In Matter of Dexter v. Town Bd. of Town of Gates., 36 NY2d 102, 105, 324 NE2d 870, 365 NYS2d 506 (1975), a corporation sought to have the Zoning Board in the Town of Gates rezone certain lands from a residential to a commercial classification so as to permit the development of a retail shopping center.
Although the zoning board granted the reclassification, it imposed several conditions, one of which provided that "the application for the construction of a retail supermarket by the corporation and related commercial structures, shall inure to the benefit of the corporation only, and for that specific purpose only" (Matter of Dexter v. Town Bd., 36 NY2d at 104).
The Court of Appeals invalidated the condition, holding that although a local zoning board may impose "appropriate conditions and safeguards in conjunction with a change of zone or a grant of a variance or special permit," those conditions "must be reasonable and relate only to the real estate involved without regard to the person who owns or occupies it" (Matter of Dexter v. Town Bd., 36 NY2d at 105).

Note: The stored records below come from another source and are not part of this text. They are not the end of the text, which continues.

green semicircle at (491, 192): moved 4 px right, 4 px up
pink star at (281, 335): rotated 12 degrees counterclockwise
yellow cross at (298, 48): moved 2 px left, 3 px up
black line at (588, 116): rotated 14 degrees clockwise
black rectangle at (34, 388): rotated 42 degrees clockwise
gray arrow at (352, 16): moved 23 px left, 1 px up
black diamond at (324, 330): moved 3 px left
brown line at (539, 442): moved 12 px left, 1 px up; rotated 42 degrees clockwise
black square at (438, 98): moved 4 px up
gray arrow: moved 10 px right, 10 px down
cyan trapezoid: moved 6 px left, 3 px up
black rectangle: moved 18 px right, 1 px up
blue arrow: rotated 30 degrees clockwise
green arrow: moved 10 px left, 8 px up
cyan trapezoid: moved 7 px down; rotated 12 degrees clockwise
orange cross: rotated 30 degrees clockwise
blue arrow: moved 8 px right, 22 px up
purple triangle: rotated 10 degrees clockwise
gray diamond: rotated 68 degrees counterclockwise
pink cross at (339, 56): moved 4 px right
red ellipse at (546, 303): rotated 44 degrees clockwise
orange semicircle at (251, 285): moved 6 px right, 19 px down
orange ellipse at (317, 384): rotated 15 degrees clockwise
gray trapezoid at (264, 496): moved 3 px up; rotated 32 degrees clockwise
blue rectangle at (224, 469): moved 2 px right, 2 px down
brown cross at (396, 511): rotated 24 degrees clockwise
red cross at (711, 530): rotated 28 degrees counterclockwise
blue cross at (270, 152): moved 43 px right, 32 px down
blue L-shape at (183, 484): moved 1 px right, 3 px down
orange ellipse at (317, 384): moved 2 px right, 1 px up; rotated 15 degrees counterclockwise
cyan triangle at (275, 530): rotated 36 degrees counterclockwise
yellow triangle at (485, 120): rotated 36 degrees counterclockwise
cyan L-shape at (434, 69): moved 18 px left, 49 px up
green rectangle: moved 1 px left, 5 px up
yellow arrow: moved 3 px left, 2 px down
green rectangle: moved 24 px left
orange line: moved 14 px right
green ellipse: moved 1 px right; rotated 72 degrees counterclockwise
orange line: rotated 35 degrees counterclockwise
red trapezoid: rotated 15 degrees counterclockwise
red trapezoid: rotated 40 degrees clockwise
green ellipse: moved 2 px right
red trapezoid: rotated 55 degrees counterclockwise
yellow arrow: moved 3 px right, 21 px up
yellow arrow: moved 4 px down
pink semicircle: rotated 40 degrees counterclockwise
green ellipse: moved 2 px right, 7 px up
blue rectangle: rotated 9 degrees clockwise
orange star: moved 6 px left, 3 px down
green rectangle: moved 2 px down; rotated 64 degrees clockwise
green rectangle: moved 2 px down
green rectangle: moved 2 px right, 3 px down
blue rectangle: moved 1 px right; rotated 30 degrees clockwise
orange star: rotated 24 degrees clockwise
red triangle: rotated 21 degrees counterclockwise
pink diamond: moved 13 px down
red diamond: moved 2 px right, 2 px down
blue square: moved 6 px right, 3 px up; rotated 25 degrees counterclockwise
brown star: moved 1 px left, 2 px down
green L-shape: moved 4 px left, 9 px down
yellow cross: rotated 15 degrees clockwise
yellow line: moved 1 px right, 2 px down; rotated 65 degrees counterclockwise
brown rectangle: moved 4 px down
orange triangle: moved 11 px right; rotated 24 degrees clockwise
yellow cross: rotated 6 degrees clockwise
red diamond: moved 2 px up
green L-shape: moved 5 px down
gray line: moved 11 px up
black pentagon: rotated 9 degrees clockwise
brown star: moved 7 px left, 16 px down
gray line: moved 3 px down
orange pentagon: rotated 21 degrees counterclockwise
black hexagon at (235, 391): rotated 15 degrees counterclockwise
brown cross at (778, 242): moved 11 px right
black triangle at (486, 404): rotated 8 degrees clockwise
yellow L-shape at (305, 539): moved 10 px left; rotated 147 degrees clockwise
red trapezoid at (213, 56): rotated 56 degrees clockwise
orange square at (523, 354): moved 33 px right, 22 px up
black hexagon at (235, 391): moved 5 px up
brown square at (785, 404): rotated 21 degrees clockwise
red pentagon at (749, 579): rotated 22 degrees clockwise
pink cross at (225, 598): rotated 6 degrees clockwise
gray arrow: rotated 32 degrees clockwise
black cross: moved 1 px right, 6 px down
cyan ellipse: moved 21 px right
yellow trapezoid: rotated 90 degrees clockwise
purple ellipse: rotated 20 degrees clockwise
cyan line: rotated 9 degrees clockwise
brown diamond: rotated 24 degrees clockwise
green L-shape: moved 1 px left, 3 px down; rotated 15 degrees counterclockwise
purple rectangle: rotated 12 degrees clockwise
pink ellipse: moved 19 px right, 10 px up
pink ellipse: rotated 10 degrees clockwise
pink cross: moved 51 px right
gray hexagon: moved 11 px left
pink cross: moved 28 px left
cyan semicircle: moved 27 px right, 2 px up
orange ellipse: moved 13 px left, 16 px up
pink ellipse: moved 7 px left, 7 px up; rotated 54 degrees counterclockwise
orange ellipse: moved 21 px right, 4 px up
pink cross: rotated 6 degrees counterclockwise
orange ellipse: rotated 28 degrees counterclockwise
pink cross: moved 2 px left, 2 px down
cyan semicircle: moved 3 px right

The Court recognized that "all too often the administrative or legislative determination seems to turn on the identity of the applicant or intended user, rather than upon neutral planning and zoning principles." (Matter of Dexter v. Town Bd., 36 NY2d at 105)
The Court of Appeals characterized this approach as error and a "lack of adherence to the fundamental rule that zoning deals basically with land use and not with the person who owns or occupies it" (Matter of Dexter v. Town Bd. 36 NY2d at 105).